• GIVEN EXERCISE: Copy the text of every item below word for word, without the pictures.

• TASK MATERIAL:
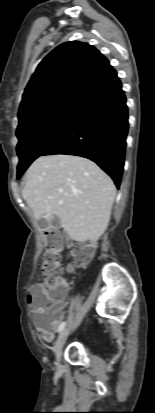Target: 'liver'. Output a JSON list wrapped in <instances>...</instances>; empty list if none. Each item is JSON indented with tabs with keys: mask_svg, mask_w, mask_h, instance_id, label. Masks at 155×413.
I'll return each mask as SVG.
<instances>
[{
	"mask_svg": "<svg viewBox=\"0 0 155 413\" xmlns=\"http://www.w3.org/2000/svg\"><path fill=\"white\" fill-rule=\"evenodd\" d=\"M115 195L112 179L94 162L66 154L36 159L26 172L22 190L36 220L56 215L69 237L78 242H96L105 232Z\"/></svg>",
	"mask_w": 155,
	"mask_h": 413,
	"instance_id": "1",
	"label": "liver"
}]
</instances>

• ANSWER FOR THE TASK:
Target: 'liver'. Output a JSON list wrapped in <instances>...</instances>; empty list if none. Each item is JSON indented with tabs with keys: mask_svg, mask_w, mask_h, instance_id, label. Masks at 155×413.
I'll return each mask as SVG.
<instances>
[{
	"mask_svg": "<svg viewBox=\"0 0 155 413\" xmlns=\"http://www.w3.org/2000/svg\"><path fill=\"white\" fill-rule=\"evenodd\" d=\"M115 195L112 179L94 162L66 154L36 159L26 172L22 190L36 220L56 215L69 237L78 242H96L105 232Z\"/></svg>",
	"mask_w": 155,
	"mask_h": 413,
	"instance_id": "1",
	"label": "liver"
}]
</instances>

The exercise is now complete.